Ireland’s upper house passes civil partnerships bill
A civil partnerships bill has now passed both houses of the Irish parliament and will go to the president to be signed into law.
The bill, which grants almost all of the rights of marriage, passed in the Dail last week and was approved in the Seanad last night after two days of debate.
It passed with the support of 48 senators, with just four voting against, and will be sent to President Mary McAleese, who can approve it or refer it to the Supreme Court if she believes it may be unconstitutional.
All parties strongly welcomed the Bill in their closing statements in the debate.
Senator David Norris in his closing statement: “I am proud that this day has come. It is a massive, overwhelming victory. It is a victory, not for gay people nor for Fianna Fáil, Fine Gael, the Green Party, Labour or the Independents; it is a victory for decency and for this country.”
The Gay and Lesbian Equality Network has welcomed the change in law, although it has repeated concerns that there is not enough recognition and support of children whose parents are gay.

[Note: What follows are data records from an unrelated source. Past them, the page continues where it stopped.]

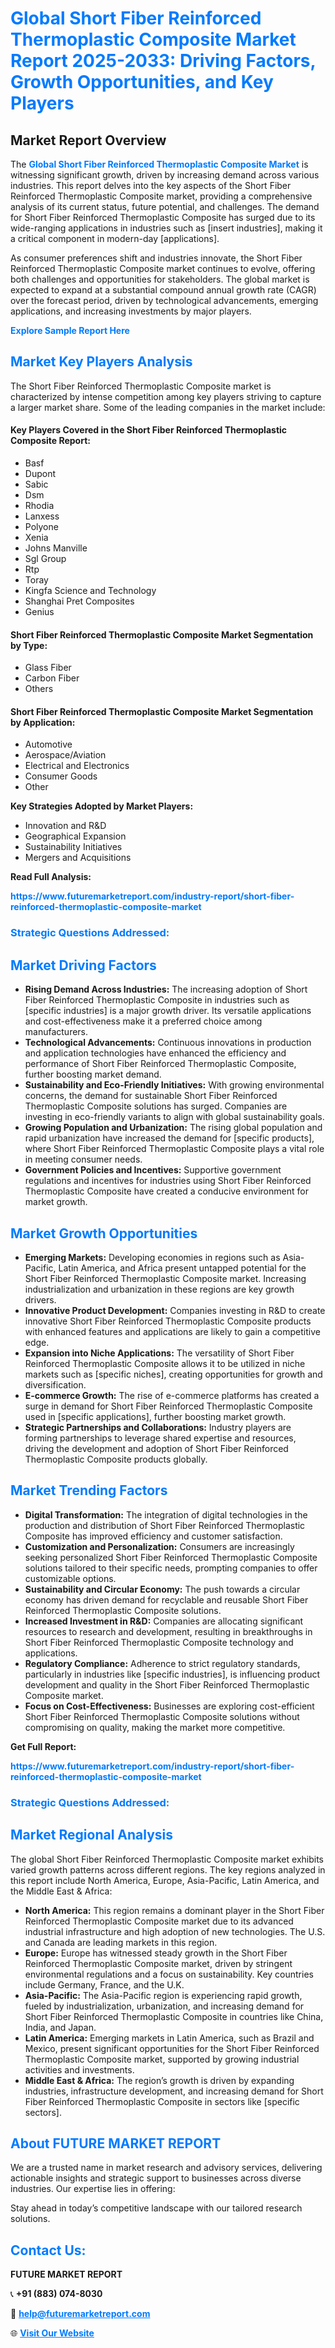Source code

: <h1 style="color: #007BFF;">Global Short Fiber Reinforced Thermoplastic Composite Market Report 2025-2033: Driving Factors, Growth Opportunities, and Key Players</h1>

<section id="overview">
<h2>Market Report Overview</h2>
<p>The <a href="https://www.futuremarketreport.com/industry-report/short-fiber-reinforced-thermoplastic-composite-market" style="color: #007BFF; text-decoration: none;"><strong>Global Short Fiber Reinforced Thermoplastic Composite Market</strong></a> is witnessing significant growth, driven by increasing demand across various industries. This report delves into the key aspects of the Short Fiber Reinforced Thermoplastic Composite market, providing a comprehensive analysis of its current status, future potential, and challenges. The demand for Short Fiber Reinforced Thermoplastic Composite has surged due to its wide-ranging applications in industries such as [insert industries], making it a critical component in modern-day [applications].</p>
<p>As consumer preferences shift and industries innovate, the Short Fiber Reinforced Thermoplastic Composite market continues to evolve, offering both challenges and opportunities for stakeholders. The global market is expected to expand at a substantial compound annual growth rate (CAGR) over the forecast period, driven by technological advancements, emerging applications, and increasing investments by major players.</p>
</section>

<section id="overview">
<p><a href="https://www.futuremarketreport.com/request-sample/reportId=30913" style="color: #007BFF; text-decoration: none;"><strong>Explore Sample Report Here</strong></a></p>
</section>

<section id="key-players">
<h2 style="color: #007BFF;">Market Key Players Analysis</h2>
<p>The Short Fiber Reinforced Thermoplastic Composite market is characterized by intense competition among key players striving to capture a larger market share. Some of the leading companies in the market include:</p>
<h4>Key Players Covered in the Short Fiber Reinforced Thermoplastic Composite Report:</h4>
<ul><li>Basf</li><li>Dupont</li><li>Sabic</li><li>Dsm</li><li>Rhodia</li><li>Lanxess</li><li>Polyone</li><li>Xenia</li><li>Johns Manville</li><li>Sgl Group</li><li>Rtp</li><li>Toray</li><li>Kingfa Science and Technology</li><li>Shanghai Pret Composites</li><li>Genius</li></ul>
<h4>Short Fiber Reinforced Thermoplastic Composite Market Segmentation by Type:</h4>
<ul><li>Glass Fiber</li><li>Carbon Fiber</li><li>Others</li></ul>

<h4>Short Fiber Reinforced Thermoplastic Composite Market Segmentation by Application:</h4>
<ul><li>Automotive</li><li>Aerospace/Aviation</li><li>Electrical and Electronics</li><li>Consumer Goods</li><li>Other</li></ul>
<p><strong>Key Strategies Adopted by Market Players:</strong></p>
<ul>
<li>Innovation and R&D</li>
<li>Geographical Expansion</li>
<li>Sustainability Initiatives</li>
<li>Mergers and Acquisitions</li>
</ul>
</section>

<section>
<p><strong>Read Full Analysis: </strong></p><a href="https://www.futuremarketreport.com/industry-report/short-fiber-reinforced-thermoplastic-composite-market" style="color: #007BFF; text-decoration: none;"><strong>https://www.futuremarketreport.com/industry-report/short-fiber-reinforced-thermoplastic-composite-market</strong></a>
<h3 style="color: #007BFF;">Strategic Questions Addressed:</h3>
</section>

<section id="driving-factors">
<h2 style="color: #007BFF;">Market Driving Factors</h2>
<ul>
<li><strong>Rising Demand Across Industries:</strong> The increasing adoption of Short Fiber Reinforced Thermoplastic Composite in industries such as [specific industries] is a major growth driver. Its versatile applications and cost-effectiveness make it a preferred choice among manufacturers.</li>
<li><strong>Technological Advancements:</strong> Continuous innovations in production and application technologies have enhanced the efficiency and performance of Short Fiber Reinforced Thermoplastic Composite, further boosting market demand.</li>
<li><strong>Sustainability and Eco-Friendly Initiatives:</strong> With growing environmental concerns, the demand for sustainable Short Fiber Reinforced Thermoplastic Composite solutions has surged. Companies are investing in eco-friendly variants to align with global sustainability goals.</li>
<li><strong>Growing Population and Urbanization:</strong> The rising global population and rapid urbanization have increased the demand for [specific products], where Short Fiber Reinforced Thermoplastic Composite plays a vital role in meeting consumer needs.</li>
<li><strong>Government Policies and Incentives:</strong> Supportive government regulations and incentives for industries using Short Fiber Reinforced Thermoplastic Composite have created a conducive environment for market growth.</li>
</ul>
</section>

<section id="growth-opportunities">
<h2 style="color: #007BFF;">Market Growth Opportunities</h2>
<ul>
<li><strong>Emerging Markets:</strong> Developing economies in regions such as Asia-Pacific, Latin America, and Africa present untapped potential for the Short Fiber Reinforced Thermoplastic Composite market. Increasing industrialization and urbanization in these regions are key growth drivers.</li>
<li><strong>Innovative Product Development:</strong> Companies investing in R&D to create innovative Short Fiber Reinforced Thermoplastic Composite products with enhanced features and applications are likely to gain a competitive edge.</li>
<li><strong>Expansion into Niche Applications:</strong> The versatility of Short Fiber Reinforced Thermoplastic Composite allows it to be utilized in niche markets such as [specific niches], creating opportunities for growth and diversification.</li>
<li><strong>E-commerce Growth:</strong> The rise of e-commerce platforms has created a surge in demand for Short Fiber Reinforced Thermoplastic Composite used in [specific applications], further boosting market growth.</li>
<li><strong>Strategic Partnerships and Collaborations:</strong> Industry players are forming partnerships to leverage shared expertise and resources, driving the development and adoption of Short Fiber Reinforced Thermoplastic Composite products globally.</li>
</ul>
</section>

<section id="trending-factors">
<h2 style="color: #007BFF;">Market Trending Factors</h2>
<ul>
<li><strong>Digital Transformation:</strong> The integration of digital technologies in the production and distribution of Short Fiber Reinforced Thermoplastic Composite has improved efficiency and customer satisfaction.</li>
<li><strong>Customization and Personalization:</strong> Consumers are increasingly seeking personalized Short Fiber Reinforced Thermoplastic Composite solutions tailored to their specific needs, prompting companies to offer customizable options.</li>
<li><strong>Sustainability and Circular Economy:</strong> The push towards a circular economy has driven demand for recyclable and reusable Short Fiber Reinforced Thermoplastic Composite solutions.</li>
<li><strong>Increased Investment in R&D:</strong> Companies are allocating significant resources to research and development, resulting in breakthroughs in Short Fiber Reinforced Thermoplastic Composite technology and applications.</li>
<li><strong>Regulatory Compliance:</strong> Adherence to strict regulatory standards, particularly in industries like [specific industries], is influencing product development and quality in the Short Fiber Reinforced Thermoplastic Composite market.</li>
<li><strong>Focus on Cost-Effectiveness:</strong> Businesses are exploring cost-efficient Short Fiber Reinforced Thermoplastic Composite solutions without compromising on quality, making the market more competitive.</li>
</ul>
</section>

<section>
<p><strong>Get Full Report: </strong></p><a href="https://www.futuremarketreport.com/industry-report/short-fiber-reinforced-thermoplastic-composite-market" style="color: #007BFF; text-decoration: none;"><strong>https://www.futuremarketreport.com/industry-report/short-fiber-reinforced-thermoplastic-composite-market</strong></a>
<h3 style="color: #007BFF;">Strategic Questions Addressed:</h3>
</section>


<section id="regional-analysis">
<h2 style="color: #007BFF;">Market Regional Analysis</h2>
<p>The global Short Fiber Reinforced Thermoplastic Composite market exhibits varied growth patterns across different regions. The key regions analyzed in this report include North America, Europe, Asia-Pacific, Latin America, and the Middle East & Africa:</p>
<ul>
<li><strong>North America:</strong> This region remains a dominant player in the Short Fiber Reinforced Thermoplastic Composite market due to its advanced industrial infrastructure and high adoption of new technologies. The U.S. and Canada are leading markets in this region.</li>
<li><strong>Europe:</strong> Europe has witnessed steady growth in the Short Fiber Reinforced Thermoplastic Composite market, driven by stringent environmental regulations and a focus on sustainability. Key countries include Germany, France, and the U.K.</li>
<li><strong>Asia-Pacific:</strong> The Asia-Pacific region is experiencing rapid growth, fueled by industrialization, urbanization, and increasing demand for Short Fiber Reinforced Thermoplastic Composite in countries like China, India, and Japan.</li>
<li><strong>Latin America:</strong> Emerging markets in Latin America, such as Brazil and Mexico, present significant opportunities for the Short Fiber Reinforced Thermoplastic Composite market, supported by growing industrial activities and investments.</li>
<li><strong>Middle East & Africa:</strong> The region’s growth is driven by expanding industries, infrastructure development, and increasing demand for Short Fiber Reinforced Thermoplastic Composite in sectors like [specific sectors].</li>
</ul>
</section>

<footer>
<h2 style="color: #007BFF;">About FUTURE MARKET REPORT</h2>
<p>We are a trusted name in market research and advisory services, delivering actionable insights and strategic support to businesses across diverse industries. Our expertise lies in offering:</p>

<p>Stay ahead in today’s competitive landscape with our tailored research solutions.</p>

<h2 style="color: #007BFF;">Contact Us:</h2>
<p><strong>FUTURE MARKET REPORT</strong></p>
<p>📞 <strong>+91 (883) 074-8030</strong></p>
<p>📧 <strong><a href="mailto:help@futuremarketreport.com" style="color: #007BFF;">help@futuremarketreport.com</a></strong></p>
<p>🌐 <strong><a href="https://www.futuremarketreport.com/" style="color: #007BFF;">Visit Our Website</a></strong></p>
</footer>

The rights the bill will give include protections and obligations across areas such as protection of the couple’s shared home, domestic violence, residential tenancies, succession, refugee law, pensions, taxation, social welfare and immigration.
All parties supported the bill, although some individual politicians attacked it.
The first ceremonies are expected to be held in January.
Ireland decriminalised homosexuality 17 years ago.